Good Morning
Good Morning

Making a pitch for season opener

Director of the National Institute of Allergy and

Director of the National Institute of Allergy and Infectious Diseases Anthony Fauci during the daily briefing on the novel coronavirus in the Brady Briefing Room of the White House on April 22, 2020. Credit: AFP via Getty Images/MANDEL NGAN

Memo to Yankees owner Hal Steinbrenner: What better way to celebrate the eventual opening of the baseball season than to invite lifelong Yankees fan and America’s current hero Dr. Anthony Fauci to throw out the ceremonial first pitch.

Norman Geller,

East Norwich

Make parkway path safe for bikes

The state’s Ocean Parkway Shared-Use Path will open soon. This bicycle route is being built a few feet north of Ocean Parkway, one of Long Island’s most scenic and heavily traveled parkways. Ocean Parkway is also well known by almost every Long Islander, including law enforcement and public officials, as a racing mecca for high-speed car and motorcycle racers. Path users could be as close as six feet from vehicles that often hit more than 100 mph. No traffic barrier can withstand those speeds.

I plead to delay the opening of the shared-use path until the State Department of Transportation and the State Police can formulate a strategy and solution to protect the users of this path before we are faced with tragedy. An effective start would be to increase funding for the State Police that patrol Ocean Parkway, providing permanently assigned patrol cars. Ideally, speed cameras and plate readers would be installed to track, and ultimately stop, this racing with impunity that has been going on for years.

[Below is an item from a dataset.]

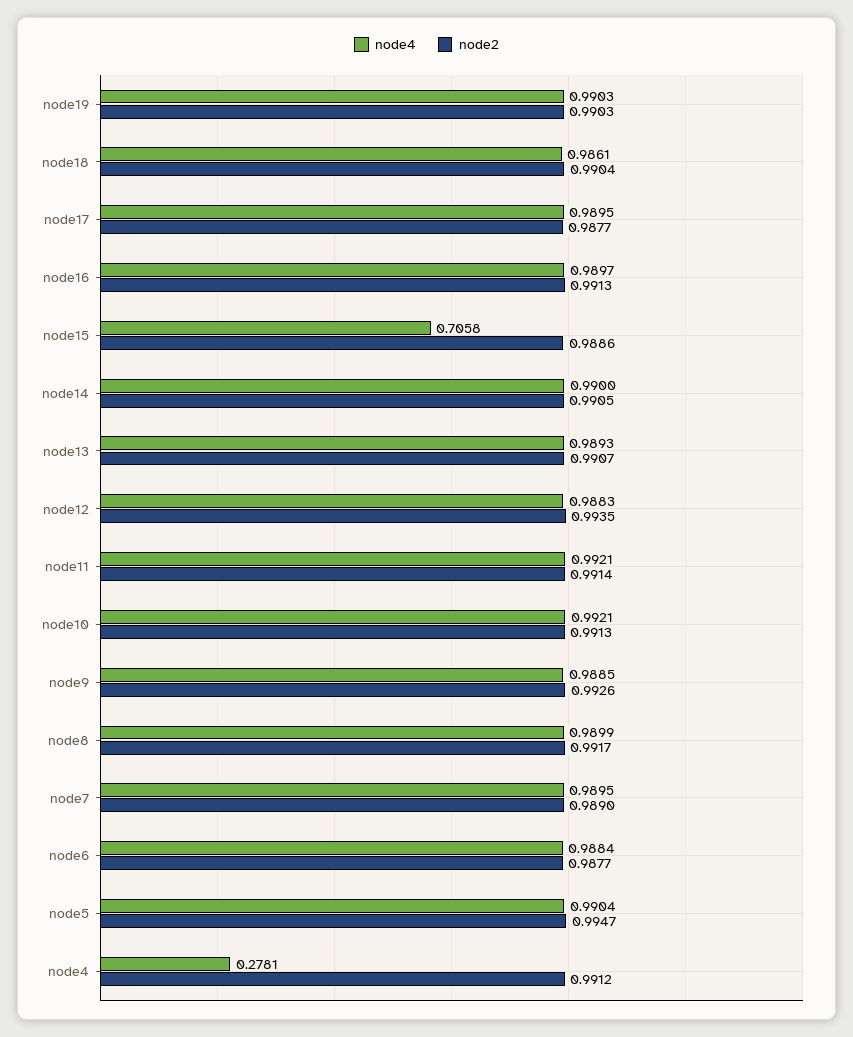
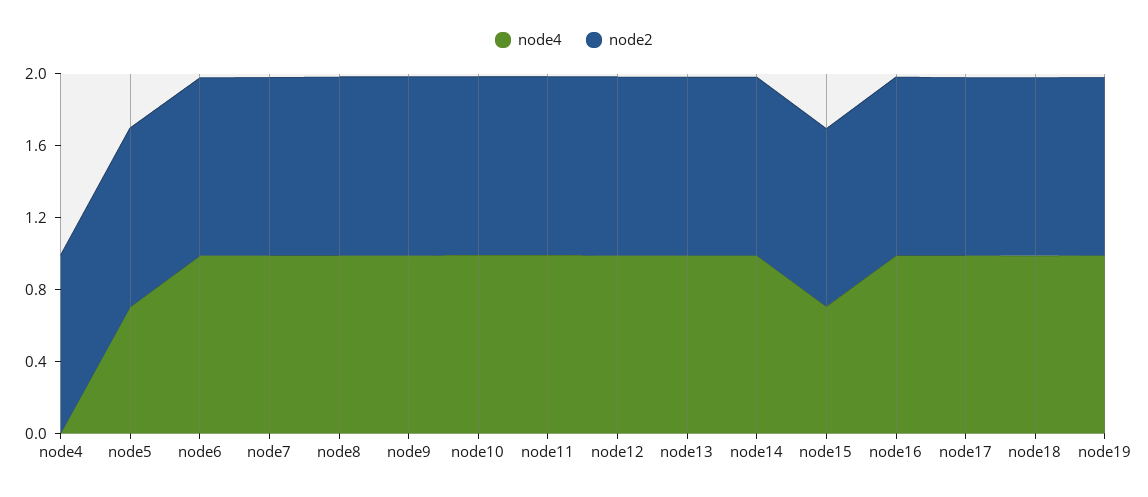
node4, node5: 0.9904 -> 0.7
node4, node4: 0.2781 -> 0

It’s time.

John R. Brooks,


Memories are best if left alone

It had been more than 40 years since I had last seen my parents’ summer home, where I had spent the hot months of my youth growing up, in Sound Beach. It was a magical place, a large bungalow with two screened-in porches. Outside was a large garden with tomatoes, string beans, squash, and such. The spacious backyard was wild with trees, uncut grass and, alas, poison ivy. I also remembered a chinning bar and hammocks — a young man’s paradise.

As I drove up and approached the area of my recollection, I had butterflies in my stomach. I stopped and looked for quite a while. Was this the right house? This small, green bungalow, with no trees and just a manicured lawn.

Where was my wilderness, my trees, my chinning bar — even the poison ivy was gone? Saddened, I started my car and, with a huge sigh, drove off. Memories of youth should remain memories.